# [THE PROBLEM]
Return the full listing character for character, without its pictures.

# [RECORDS FOR THIS TASK]
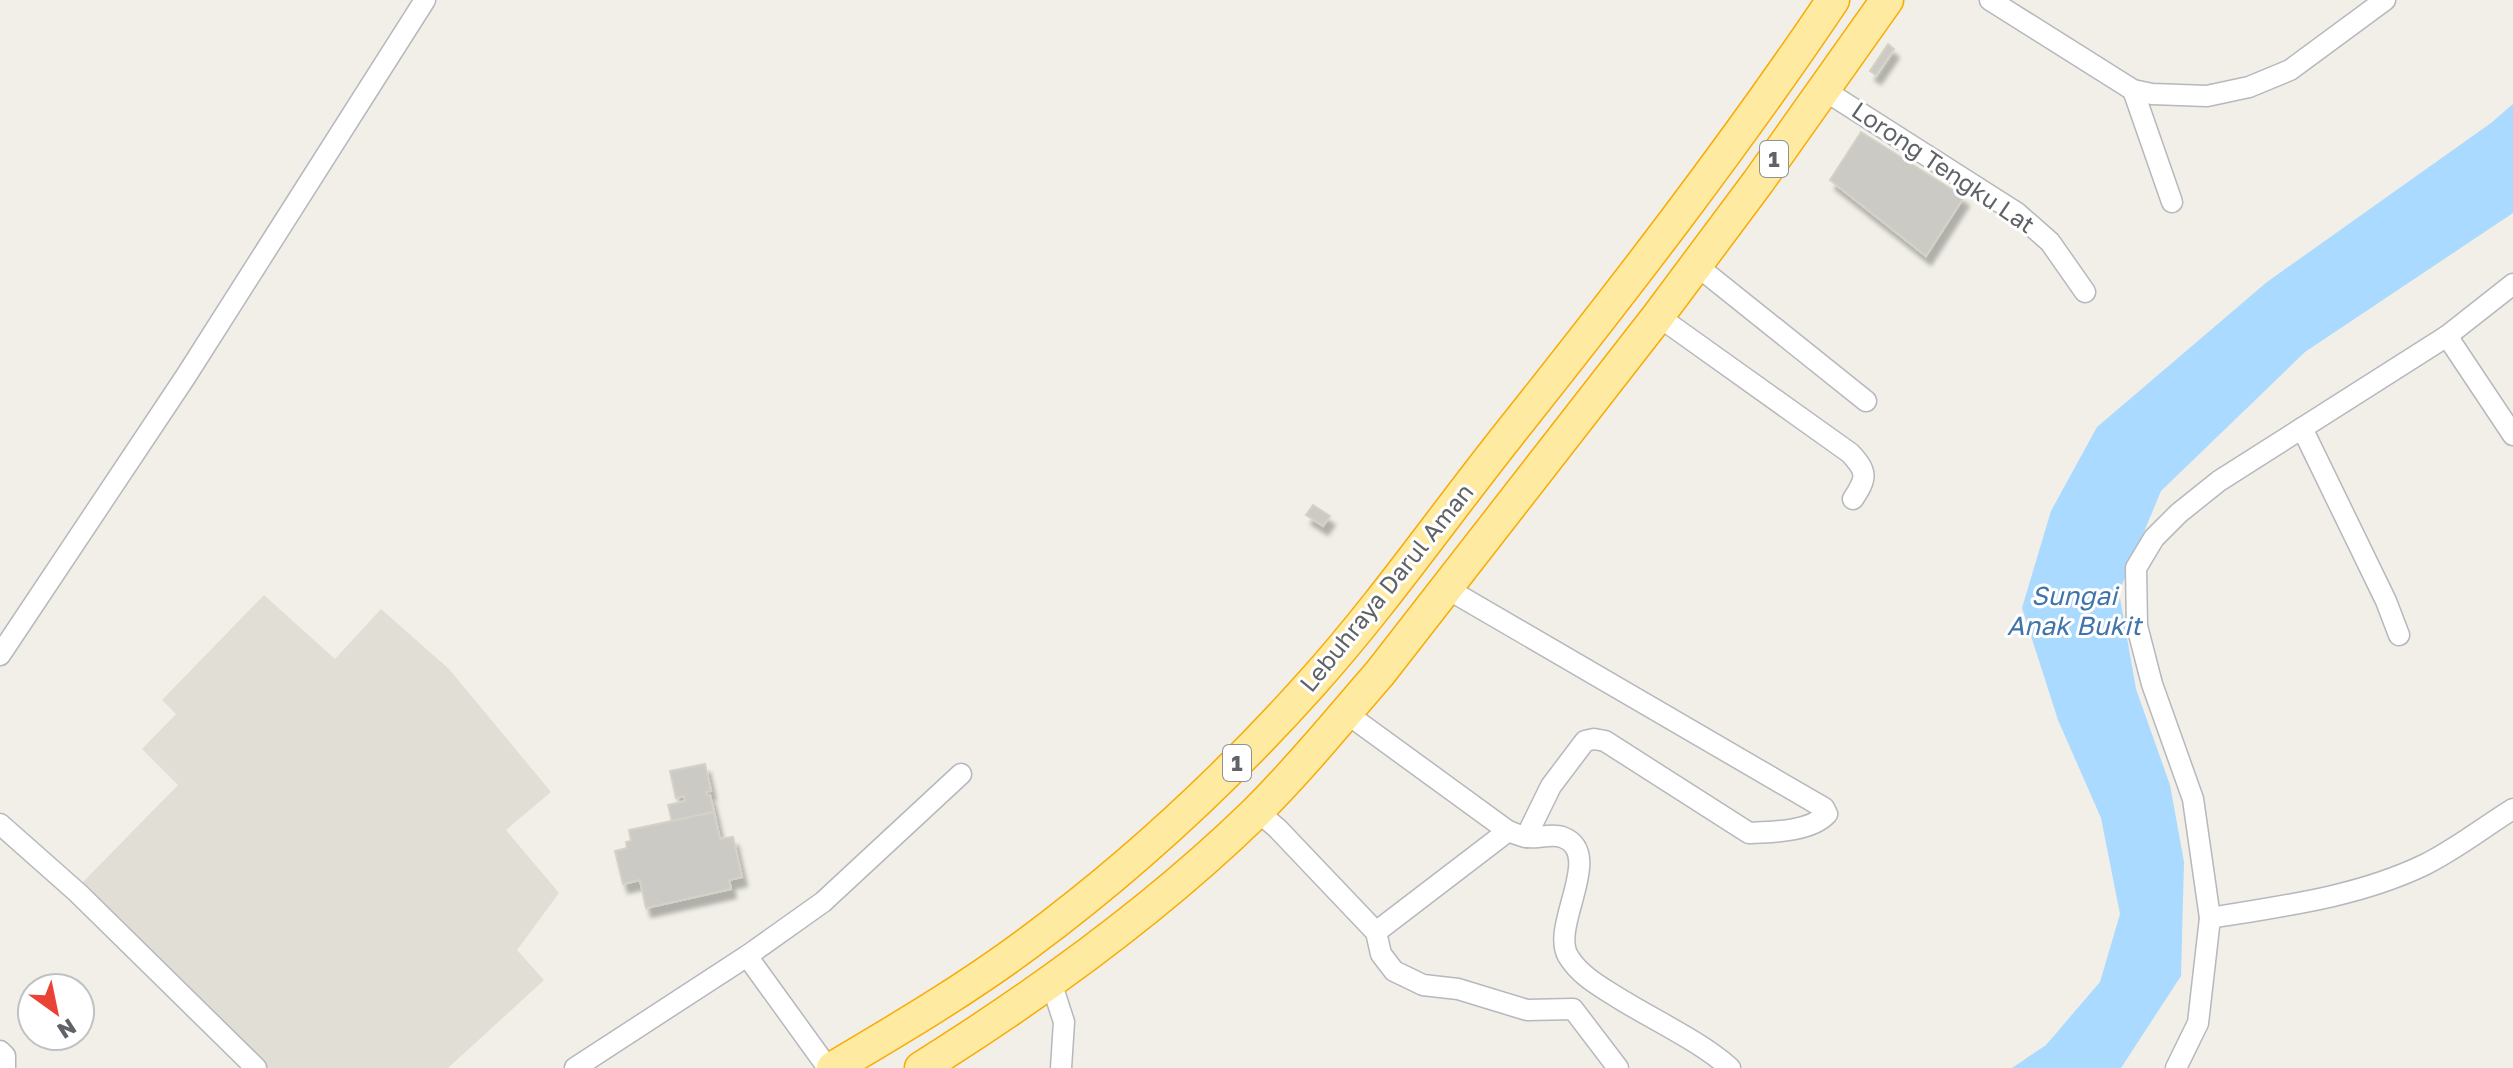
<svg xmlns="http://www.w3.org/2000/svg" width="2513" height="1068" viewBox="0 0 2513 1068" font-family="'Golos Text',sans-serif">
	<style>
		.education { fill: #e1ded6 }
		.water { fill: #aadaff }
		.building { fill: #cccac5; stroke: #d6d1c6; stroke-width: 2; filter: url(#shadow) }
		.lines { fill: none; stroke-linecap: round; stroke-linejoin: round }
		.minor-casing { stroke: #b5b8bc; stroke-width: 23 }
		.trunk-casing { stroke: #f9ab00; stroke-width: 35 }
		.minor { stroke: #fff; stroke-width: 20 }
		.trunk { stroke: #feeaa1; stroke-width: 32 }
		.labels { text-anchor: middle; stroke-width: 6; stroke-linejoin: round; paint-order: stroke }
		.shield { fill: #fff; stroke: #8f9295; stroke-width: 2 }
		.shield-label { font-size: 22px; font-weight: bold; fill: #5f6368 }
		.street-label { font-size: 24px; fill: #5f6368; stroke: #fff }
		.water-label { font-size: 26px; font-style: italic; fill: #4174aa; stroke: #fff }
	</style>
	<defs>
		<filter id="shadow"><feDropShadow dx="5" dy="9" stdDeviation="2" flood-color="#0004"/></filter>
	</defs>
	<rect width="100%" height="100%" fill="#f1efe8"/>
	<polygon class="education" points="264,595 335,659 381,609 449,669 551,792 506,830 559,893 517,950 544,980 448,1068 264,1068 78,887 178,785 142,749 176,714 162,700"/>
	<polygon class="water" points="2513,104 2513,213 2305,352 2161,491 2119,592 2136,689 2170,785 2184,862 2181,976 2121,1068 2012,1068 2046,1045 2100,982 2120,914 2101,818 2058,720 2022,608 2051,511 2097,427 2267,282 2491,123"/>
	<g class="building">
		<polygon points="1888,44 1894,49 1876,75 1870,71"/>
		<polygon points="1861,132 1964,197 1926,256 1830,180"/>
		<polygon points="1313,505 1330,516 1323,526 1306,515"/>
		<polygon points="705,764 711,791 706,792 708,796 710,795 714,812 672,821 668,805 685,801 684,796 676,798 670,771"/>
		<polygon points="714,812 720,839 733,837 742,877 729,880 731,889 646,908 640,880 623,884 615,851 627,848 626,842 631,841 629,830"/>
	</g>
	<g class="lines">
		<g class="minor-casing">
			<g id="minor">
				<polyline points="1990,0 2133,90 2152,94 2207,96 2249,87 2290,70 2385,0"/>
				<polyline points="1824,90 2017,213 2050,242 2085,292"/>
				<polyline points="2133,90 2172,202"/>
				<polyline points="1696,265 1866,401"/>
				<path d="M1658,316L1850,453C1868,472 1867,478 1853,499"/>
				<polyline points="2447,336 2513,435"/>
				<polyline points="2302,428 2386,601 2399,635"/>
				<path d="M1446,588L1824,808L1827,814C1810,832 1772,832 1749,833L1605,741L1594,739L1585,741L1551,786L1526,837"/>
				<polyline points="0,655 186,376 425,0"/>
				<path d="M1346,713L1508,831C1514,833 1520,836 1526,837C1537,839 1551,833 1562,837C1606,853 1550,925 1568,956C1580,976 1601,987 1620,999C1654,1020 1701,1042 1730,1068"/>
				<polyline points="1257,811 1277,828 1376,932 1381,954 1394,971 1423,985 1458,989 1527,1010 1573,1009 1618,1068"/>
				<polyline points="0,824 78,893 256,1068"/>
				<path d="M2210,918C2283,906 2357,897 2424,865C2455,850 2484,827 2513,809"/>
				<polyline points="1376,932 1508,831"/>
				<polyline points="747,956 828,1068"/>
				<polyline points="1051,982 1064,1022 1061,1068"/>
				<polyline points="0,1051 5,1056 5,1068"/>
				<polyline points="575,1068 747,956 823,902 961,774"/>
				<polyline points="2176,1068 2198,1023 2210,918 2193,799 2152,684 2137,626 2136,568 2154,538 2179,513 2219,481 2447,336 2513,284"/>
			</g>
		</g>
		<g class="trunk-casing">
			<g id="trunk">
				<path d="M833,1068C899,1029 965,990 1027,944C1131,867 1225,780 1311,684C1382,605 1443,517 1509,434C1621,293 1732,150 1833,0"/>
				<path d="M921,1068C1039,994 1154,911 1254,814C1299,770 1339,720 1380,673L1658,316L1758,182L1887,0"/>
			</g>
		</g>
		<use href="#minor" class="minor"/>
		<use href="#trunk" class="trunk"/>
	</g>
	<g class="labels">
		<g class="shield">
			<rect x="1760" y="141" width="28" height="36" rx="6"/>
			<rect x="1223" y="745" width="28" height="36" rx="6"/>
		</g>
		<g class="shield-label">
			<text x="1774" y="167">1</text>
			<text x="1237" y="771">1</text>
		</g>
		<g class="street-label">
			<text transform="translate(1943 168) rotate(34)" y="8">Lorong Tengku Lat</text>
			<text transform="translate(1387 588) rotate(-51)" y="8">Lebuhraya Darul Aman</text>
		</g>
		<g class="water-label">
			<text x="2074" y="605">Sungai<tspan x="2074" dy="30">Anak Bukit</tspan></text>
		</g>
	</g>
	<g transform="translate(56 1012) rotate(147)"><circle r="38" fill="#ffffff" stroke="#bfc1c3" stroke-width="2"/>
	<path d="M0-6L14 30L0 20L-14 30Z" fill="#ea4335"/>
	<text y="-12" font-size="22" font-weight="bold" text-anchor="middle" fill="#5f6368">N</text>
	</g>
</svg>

# [EXERCISE RESPONSE]
<svg xmlns="http://www.w3.org/2000/svg" width="2513" height="1068" viewBox="0 0 2513 1068" font-family="'Golos Text',sans-serif">
	<style>
		.education { fill: #e1ded6 }
		.water { fill: #aadaff }
		.building { fill: #cccac5; stroke: #d6d1c6; stroke-width: 2; filter: url(#shadow) }
		.lines { fill: none; stroke-linecap: round; stroke-linejoin: round }
		.minor-casing { stroke: #b5b8bc; stroke-width: 23 }
		.trunk-casing { stroke: #f9ab00; stroke-width: 35 }
		.minor { stroke: #fff; stroke-width: 20 }
		.trunk { stroke: #feeaa1; stroke-width: 32 }
		.labels { text-anchor: middle; stroke-width: 6; stroke-linejoin: round; paint-order: stroke }
		.shield { fill: #fff; stroke: #8f9295; stroke-width: 2 }
		.shield-label { font-size: 22px; font-weight: bold; fill: #5f6368 }
		.street-label { font-size: 24px; fill: #5f6368; stroke: #fff }
		.water-label { font-size: 26px; font-style: italic; fill: #4174aa; stroke: #fff }
	</style>
	<defs>
		<filter id="shadow"><feDropShadow dx="5" dy="9" stdDeviation="2" flood-color="#0004"/></filter>
	</defs>
	<rect width="100%" height="100%" fill="#f1efe8"/>
	<polygon class="education" points="264,595 335,659 381,609 449,669 551,792 506,830 559,893 517,950 544,980 448,1068 264,1068 78,887 178,785 142,749 176,714 162,700"/>
	<polygon class="water" points="2513,104 2513,213 2305,352 2161,491 2119,592 2136,689 2170,785 2184,862 2181,976 2121,1068 2012,1068 2046,1045 2100,982 2120,914 2101,818 2058,720 2022,608 2051,511 2097,427 2267,282 2491,123"/>
	<g class="building">
		<polygon points="1888,44 1894,49 1876,75 1870,71"/>
		<polygon points="1861,132 1964,197 1926,256 1830,180"/>
		<polygon points="1313,505 1330,516 1323,526 1306,515"/>
		<polygon points="705,764 711,791 706,792 708,796 710,795 714,812 672,821 668,805 685,801 684,796 676,798 670,771"/>
		<polygon points="714,812 720,839 733,837 742,877 729,880 731,889 646,908 640,880 623,884 615,851 627,848 626,842 631,841 629,830"/>
	</g>
	<g class="lines">
		<g class="minor-casing">
			<g id="minor">
				<polyline points="1990,0 2133,90 2152,94 2207,96 2249,87 2290,70 2385,0"/>
				<polyline points="1824,90 2017,213 2050,242 2085,292"/>
				<polyline points="2133,90 2172,202"/>
				<polyline points="1696,265 1866,401"/>
				<path d="M1658,316L1850,453C1868,472 1867,478 1853,499"/>
				<polyline points="2447,336 2513,435"/>
				<polyline points="2302,428 2386,601 2399,635"/>
				<path d="M1446,588L1824,808L1827,814C1810,832 1772,832 1749,833L1605,741L1594,739L1585,741L1551,786L1526,837"/>
				<polyline points="0,655 186,376 425,0"/>
				<path d="M1346,713L1508,831C1514,833 1520,836 1526,837C1537,839 1551,833 1562,837C1606,853 1550,925 1568,956C1580,976 1601,987 1620,999C1654,1020 1701,1042 1730,1068"/>
				<polyline points="1257,811 1277,828 1376,932 1381,954 1394,971 1423,985 1458,989 1527,1010 1573,1009 1618,1068"/>
				<polyline points="0,824 78,893 256,1068"/>
				<path d="M2210,918C2283,906 2357,897 2424,865C2455,850 2484,827 2513,809"/>
				<polyline points="1376,932 1508,831"/>
				<polyline points="747,956 828,1068"/>
				<polyline points="1051,982 1064,1022 1061,1068"/>
				<polyline points="0,1051 5,1056 5,1068"/>
				<polyline points="575,1068 747,956 823,902 961,774"/>
				<polyline points="2176,1068 2198,1023 2210,918 2193,799 2152,684 2137,626 2136,568 2154,538 2179,513 2219,481 2447,336 2513,284"/>
			</g>
		</g>
		<g class="trunk-casing">
			<g id="trunk">
				<path d="M833,1068C899,1029 965,990 1027,944C1131,867 1225,780 1311,684C1382,605 1443,517 1509,434C1621,293 1732,150 1833,0"/>
				<path d="M921,1068C1039,994 1154,911 1254,814C1299,770 1339,720 1380,673L1658,316L1758,182L1887,0"/>
			</g>
		</g>
		<use href="#minor" class="minor"/>
		<use href="#trunk" class="trunk"/>
	</g>
	<g class="labels">
		<g class="shield">
			<rect x="1760" y="141" width="28" height="36" rx="6"/>
			<rect x="1223" y="745" width="28" height="36" rx="6"/>
		</g>
		<g class="shield-label">
			<text x="1774" y="167">1</text>
			<text x="1237" y="771">1</text>
		</g>
		<g class="street-label">
			<text transform="translate(1943 168) rotate(34)" y="8">Lorong Tengku Lat</text>
			<text transform="translate(1387 588) rotate(-51)" y="8">Lebuhraya Darul Aman</text>
		</g>
		<g class="water-label">
			<text x="2074" y="605">Sungai<tspan x="2074" dy="30">Anak Bukit</tspan></text>
		</g>
	</g>
	<g transform="translate(56 1012) rotate(147)"><circle r="38" fill="#ffffff" stroke="#bfc1c3" stroke-width="2"/>
	<path d="M0-6L14 30L0 20L-14 30Z" fill="#ea4335"/>
	<text y="-12" font-size="22" font-weight="bold" text-anchor="middle" fill="#5f6368">N</text>
	</g>
</svg>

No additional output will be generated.